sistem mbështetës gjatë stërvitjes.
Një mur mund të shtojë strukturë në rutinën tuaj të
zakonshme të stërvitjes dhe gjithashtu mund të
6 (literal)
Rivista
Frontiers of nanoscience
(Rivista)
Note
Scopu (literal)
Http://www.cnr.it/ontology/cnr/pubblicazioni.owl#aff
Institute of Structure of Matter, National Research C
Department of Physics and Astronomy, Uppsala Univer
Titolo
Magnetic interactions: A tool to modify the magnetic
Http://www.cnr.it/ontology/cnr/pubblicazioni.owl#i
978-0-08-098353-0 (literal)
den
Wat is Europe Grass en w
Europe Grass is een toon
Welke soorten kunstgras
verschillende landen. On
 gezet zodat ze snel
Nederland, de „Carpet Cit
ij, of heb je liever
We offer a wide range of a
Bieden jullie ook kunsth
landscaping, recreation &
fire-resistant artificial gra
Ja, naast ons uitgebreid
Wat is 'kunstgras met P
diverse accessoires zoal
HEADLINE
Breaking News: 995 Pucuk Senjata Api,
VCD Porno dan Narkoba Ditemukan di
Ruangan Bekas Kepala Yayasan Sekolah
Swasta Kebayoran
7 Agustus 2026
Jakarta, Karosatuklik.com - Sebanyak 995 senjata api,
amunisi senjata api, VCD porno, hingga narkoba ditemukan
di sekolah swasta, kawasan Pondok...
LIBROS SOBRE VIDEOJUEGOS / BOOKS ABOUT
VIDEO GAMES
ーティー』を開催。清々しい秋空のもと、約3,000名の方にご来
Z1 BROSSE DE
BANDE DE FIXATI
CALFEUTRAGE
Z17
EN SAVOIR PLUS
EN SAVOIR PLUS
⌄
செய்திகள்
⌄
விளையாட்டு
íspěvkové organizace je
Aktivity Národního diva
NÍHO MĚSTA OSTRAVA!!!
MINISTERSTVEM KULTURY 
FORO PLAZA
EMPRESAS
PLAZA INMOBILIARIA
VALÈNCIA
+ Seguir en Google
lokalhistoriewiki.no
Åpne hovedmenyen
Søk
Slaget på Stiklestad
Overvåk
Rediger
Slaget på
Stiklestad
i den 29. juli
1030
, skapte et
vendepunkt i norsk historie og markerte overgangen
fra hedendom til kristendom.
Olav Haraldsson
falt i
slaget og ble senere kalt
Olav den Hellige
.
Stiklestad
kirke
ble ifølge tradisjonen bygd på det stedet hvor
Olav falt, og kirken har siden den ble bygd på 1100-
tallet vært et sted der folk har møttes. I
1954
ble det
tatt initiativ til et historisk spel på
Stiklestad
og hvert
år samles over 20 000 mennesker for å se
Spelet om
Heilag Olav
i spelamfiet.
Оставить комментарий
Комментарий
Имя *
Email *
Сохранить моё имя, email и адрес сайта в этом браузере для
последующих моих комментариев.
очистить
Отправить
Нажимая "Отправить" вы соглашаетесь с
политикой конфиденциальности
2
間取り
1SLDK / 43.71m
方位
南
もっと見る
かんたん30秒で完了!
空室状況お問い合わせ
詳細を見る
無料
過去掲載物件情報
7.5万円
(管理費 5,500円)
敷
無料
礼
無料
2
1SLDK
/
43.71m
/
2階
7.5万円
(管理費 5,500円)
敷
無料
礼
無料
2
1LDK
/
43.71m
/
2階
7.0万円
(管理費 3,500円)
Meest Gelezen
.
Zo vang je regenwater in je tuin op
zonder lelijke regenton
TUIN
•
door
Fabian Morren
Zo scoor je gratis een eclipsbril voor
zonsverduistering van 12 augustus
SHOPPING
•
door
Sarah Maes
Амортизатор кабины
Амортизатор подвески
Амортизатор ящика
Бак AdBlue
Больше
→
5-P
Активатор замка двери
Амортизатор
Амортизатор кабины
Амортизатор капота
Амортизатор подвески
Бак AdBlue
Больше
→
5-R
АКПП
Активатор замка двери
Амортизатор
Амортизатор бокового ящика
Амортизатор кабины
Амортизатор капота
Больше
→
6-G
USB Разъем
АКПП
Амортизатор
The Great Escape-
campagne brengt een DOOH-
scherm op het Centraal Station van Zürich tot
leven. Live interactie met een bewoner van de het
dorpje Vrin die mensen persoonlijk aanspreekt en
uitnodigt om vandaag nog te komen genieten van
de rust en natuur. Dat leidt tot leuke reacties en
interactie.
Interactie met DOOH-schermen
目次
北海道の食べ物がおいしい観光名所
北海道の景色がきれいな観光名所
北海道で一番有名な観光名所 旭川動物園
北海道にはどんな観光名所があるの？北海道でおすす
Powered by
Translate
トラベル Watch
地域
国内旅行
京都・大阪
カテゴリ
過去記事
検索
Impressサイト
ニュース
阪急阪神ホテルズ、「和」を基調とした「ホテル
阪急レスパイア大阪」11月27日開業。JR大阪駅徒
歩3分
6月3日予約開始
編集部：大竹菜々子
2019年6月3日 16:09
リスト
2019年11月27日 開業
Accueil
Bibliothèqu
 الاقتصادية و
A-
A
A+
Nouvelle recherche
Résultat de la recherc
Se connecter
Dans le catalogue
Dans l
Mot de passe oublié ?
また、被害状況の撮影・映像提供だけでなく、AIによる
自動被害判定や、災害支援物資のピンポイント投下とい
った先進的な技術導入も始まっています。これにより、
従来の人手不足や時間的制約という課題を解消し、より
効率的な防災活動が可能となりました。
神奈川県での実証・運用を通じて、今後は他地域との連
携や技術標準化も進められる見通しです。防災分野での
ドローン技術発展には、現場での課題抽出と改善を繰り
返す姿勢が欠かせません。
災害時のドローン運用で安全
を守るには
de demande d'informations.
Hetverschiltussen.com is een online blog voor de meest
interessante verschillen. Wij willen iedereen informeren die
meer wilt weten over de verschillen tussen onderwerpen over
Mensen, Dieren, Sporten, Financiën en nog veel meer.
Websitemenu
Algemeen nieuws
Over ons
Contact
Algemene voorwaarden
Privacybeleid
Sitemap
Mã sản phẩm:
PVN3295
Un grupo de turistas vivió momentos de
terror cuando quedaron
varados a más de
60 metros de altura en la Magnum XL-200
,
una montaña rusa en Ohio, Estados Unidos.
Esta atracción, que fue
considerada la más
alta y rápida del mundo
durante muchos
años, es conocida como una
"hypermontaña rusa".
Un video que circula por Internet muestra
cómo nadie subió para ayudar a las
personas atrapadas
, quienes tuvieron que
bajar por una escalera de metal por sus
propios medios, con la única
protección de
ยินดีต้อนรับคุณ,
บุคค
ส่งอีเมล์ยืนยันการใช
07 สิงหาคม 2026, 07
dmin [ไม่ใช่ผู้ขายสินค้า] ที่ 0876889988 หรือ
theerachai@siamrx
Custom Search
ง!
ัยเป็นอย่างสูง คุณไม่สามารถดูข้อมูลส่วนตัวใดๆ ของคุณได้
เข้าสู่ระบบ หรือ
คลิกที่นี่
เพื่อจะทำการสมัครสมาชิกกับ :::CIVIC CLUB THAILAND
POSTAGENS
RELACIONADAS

________

- [EXERCISE BRIEF]: Rewrite the material above with every "EN SAVOIR PLUS" changed to "LIRE LA SUITE", keeping all other text unchanged.

- [REPLY TO THE TASK]:
sistem mbështetës gjatë stërvitjes.
Një mur mund të shtojë strukturë në rutinën tuaj të
zakonshme të stërvitjes dhe gjithashtu mund të
6 (literal)
Rivista
Frontiers of nanoscience
(Rivista)
Note
Scopu (literal)
Http://www.cnr.it/ontology/cnr/pubblicazioni.owl#aff
Institute of Structure of Matter, National Research C
Department of Physics and Astronomy, Uppsala Univer
Titolo
Magnetic interactions: A tool to modify the magnetic
Http://www.cnr.it/ontology/cnr/pubblicazioni.owl#i
978-0-08-098353-0 (literal)
den
Wat is Europe Grass en w
Europe Grass is een toon
Welke soorten kunstgras
verschillende landen. On
 gezet zodat ze snel
Nederland, de „Carpet Cit
ij, of heb je liever
We offer a wide range of a
Bieden jullie ook kunsth
landscaping, recreation &
fire-resistant artificial gra
Ja, naast ons uitgebreid
Wat is 'kunstgras met P
diverse accessoires zoal
HEADLINE
Breaking News: 995 Pucuk Senjata Api,
VCD Porno dan Narkoba Ditemukan di
Ruangan Bekas Kepala Yayasan Sekolah
Swasta Kebayoran
7 Agustus 2026
Jakarta, Karosatuklik.com - Sebanyak 995 senjata api,
amunisi senjata api, VCD porno, hingga narkoba ditemukan
di sekolah swasta, kawasan Pondok...
LIBROS SOBRE VIDEOJUEGOS / BOOKS ABOUT
VIDEO GAMES
ーティー』を開催。清々しい秋空のもと、約3,000名の方にご来
Z1 BROSSE DE
BANDE DE FIXATI
CALFEUTRAGE
Z17
LIRE LA SUITE
LIRE LA SUITE
⌄
செய்திகள்
⌄
விளையாட்டு
íspěvkové organizace je
Aktivity Národního diva
NÍHO MĚSTA OSTRAVA!!!
MINISTERSTVEM KULTURY 
FORO PLAZA
EMPRESAS
PLAZA INMOBILIARIA
VALÈNCIA
+ Seguir en Google
lokalhistoriewiki.no
Åpne hovedmenyen
Søk
Slaget på Stiklestad
Overvåk
Rediger
Slaget på
Stiklestad
i den 29. juli
1030
, skapte et
vendepunkt i norsk historie og markerte overgangen
fra hedendom til kristendom.
Olav Haraldsson
falt i
slaget og ble senere kalt
Olav den Hellige
.
Stiklestad
kirke
ble ifølge tradisjonen bygd på det stedet hvor
Olav falt, og kirken har siden den ble bygd på 1100-
tallet vært et sted der folk har møttes. I
1954
ble det
tatt initiativ til et historisk spel på
Stiklestad
og hvert
år samles over 20 000 mennesker for å se
Spelet om
Heilag Olav
i spelamfiet.
Оставить комментарий
Комментарий
Имя *
Email *
Сохранить моё имя, email и адрес сайта в этом браузере для
последующих моих комментариев.
очистить
Отправить
Нажимая "Отправить" вы соглашаетесь с
политикой конфиденциальности
2
間取り
1SLDK / 43.71m
方位
南
もっと見る
かんたん30秒で完了!
空室状況お問い合わせ
詳細を見る
無料
過去掲載物件情報
7.5万円
(管理費 5,500円)
敷
無料
礼
無料
2
1SLDK
/
43.71m
/
2階
7.5万円
(管理費 5,500円)
敷
無料
礼
無料
2
1LDK
/
43.71m
/
2階
7.0万円
(管理費 3,500円)
Meest Gelezen
.
Zo vang je regenwater in je tuin op
zonder lelijke regenton
TUIN
•
door
Fabian Morren
Zo scoor je gratis een eclipsbril voor
zonsverduistering van 12 augustus
SHOPPING
•
door
Sarah Maes
Амортизатор кабины
Амортизатор подвески
Амортизатор ящика
Бак AdBlue
Больше
→
5-P
Активатор замка двери
Амортизатор
Амортизатор кабины
Амортизатор капота
Амортизатор подвески
Бак AdBlue
Больше
→
5-R
АКПП
Активатор замка двери
Амортизатор
Амортизатор бокового ящика
Амортизатор кабины
Амортизатор капота
Больше
→
6-G
USB Разъем
АКПП
Амортизатор
The Great Escape-
campagne brengt een DOOH-
scherm op het Centraal Station van Zürich tot
leven. Live interactie met een bewoner van de het
dorpje Vrin die mensen persoonlijk aanspreekt en
uitnodigt om vandaag nog te komen genieten van
de rust en natuur. Dat leidt tot leuke reacties en
interactie.
Interactie met DOOH-schermen
目次
北海道の食べ物がおいしい観光名所
北海道の景色がきれいな観光名所
北海道で一番有名な観光名所 旭川動物園
北海道にはどんな観光名所があるの？北海道でおすす
Powered by
Translate
トラベル Watch
地域
国内旅行
京都・大阪
カテゴリ
過去記事
検索
Impressサイト
ニュース
阪急阪神ホテルズ、「和」を基調とした「ホテル
阪急レスパイア大阪」11月27日開業。JR大阪駅徒
歩3分
6月3日予約開始
編集部：大竹菜々子
2019年6月3日 16:09
リスト
2019年11月27日 開業
Accueil
Bibliothèqu
 الاقتصادية و
A-
A
A+
Nouvelle recherche
Résultat de la recherc
Se connecter
Dans le catalogue
Dans l
Mot de passe oublié ?
また、被害状況の撮影・映像提供だけでなく、AIによる
自動被害判定や、災害支援物資のピンポイント投下とい
った先進的な技術導入も始まっています。これにより、
従来の人手不足や時間的制約という課題を解消し、より
効率的な防災活動が可能となりました。
神奈川県での実証・運用を通じて、今後は他地域との連
携や技術標準化も進められる見通しです。防災分野での
ドローン技術発展には、現場での課題抽出と改善を繰り
返す姿勢が欠かせません。
災害時のドローン運用で安全
を守るには
de demande d'informations.
Hetverschiltussen.com is een online blog voor de meest
interessante verschillen. Wij willen iedereen informeren die
meer wilt weten over de verschillen tussen onderwerpen over
Mensen, Dieren, Sporten, Financiën en nog veel meer.
Websitemenu
Algemeen nieuws
Over ons
Contact
Algemene voorwaarden
Privacybeleid
Sitemap
Mã sản phẩm:
PVN3295
Un grupo de turistas vivió momentos de
terror cuando quedaron
varados a más de
60 metros de altura en la Magnum XL-200
,
una montaña rusa en Ohio, Estados Unidos.
Esta atracción, que fue
considerada la más
alta y rápida del mundo
durante muchos
años, es conocida como una
"hypermontaña rusa".
Un video que circula por Internet muestra
cómo nadie subió para ayudar a las
personas atrapadas
, quienes tuvieron que
bajar por una escalera de metal por sus
propios medios, con la única
protección de
ยินดีต้อนรับคุณ,
บุคค
ส่งอีเมล์ยืนยันการใช
07 สิงหาคม 2026, 07
dmin [ไม่ใช่ผู้ขายสินค้า] ที่ 0876889988 หรือ
theerachai@siamrx
Custom Search
ง!
ัยเป็นอย่างสูง คุณไม่สามารถดูข้อมูลส่วนตัวใดๆ ของคุณได้
เข้าสู่ระบบ หรือ
คลิกที่นี่
เพื่อจะทำการสมัครสมาชิกกับ :::CIVIC CLUB THAILAND
POSTAGENS
RELACIONADAS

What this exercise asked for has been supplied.